Host: Inside, the warmth was soft and golden. Dust hung like tiny stars in the air, lit by the amber lamps that hummed quietly over the rows of bookshelves. The faint sound of jazz drifted from a corner speaker — lazy, timeless. Jack stood near the travel section, his hands buried in his coat pockets, while Jeeny traced her fingers along the spines of worn novels, her eyes shining with that particular kind of peace that only ink and paper could bring.
Host: Between them lay the quote, printed on a bookmark someone had left in a copy of The Great Gatsby:
"My urge at Christmas time or Hanukkah-time or Kwanzaa-time is that people go to bookstores: that they walk around bookstores and look at the shelves. Go to look for authors that they've loved in the past and see what else those authors have written." — Michael Dirda.

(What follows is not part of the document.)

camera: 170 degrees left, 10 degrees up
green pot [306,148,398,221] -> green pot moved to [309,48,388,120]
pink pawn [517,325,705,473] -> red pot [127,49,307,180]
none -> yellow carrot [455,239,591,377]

Jeeny: “It’s like a blessing,” she murmured, smiling. “A call for people to remember what they love — through words, through stories, through authors who once changed their lives.”
Jack: “Or it’s nostalgia dressed up as wisdom,” he said, glancing at her. His voice, low and dry, cut through the gentle hum of the store. “Who has time for this anymore? People don’t wander bookstores — they scroll.”
Host: A gust of wind rattled the door, bringing with it a faint chime from the old bell above. The bookseller, an elderly man with glasses thick as bottle glass, smiled faintly at them before returning to his stack of receipts.
Jeeny: “That’s exactly why Dirda said it, Jack. Because the act of walking through a bookstore isn’t just about buying — it’s about slowing down, about touching the world with your hands again.”
Jack: “And wasting an hour searching for something you could find in ten seconds online.”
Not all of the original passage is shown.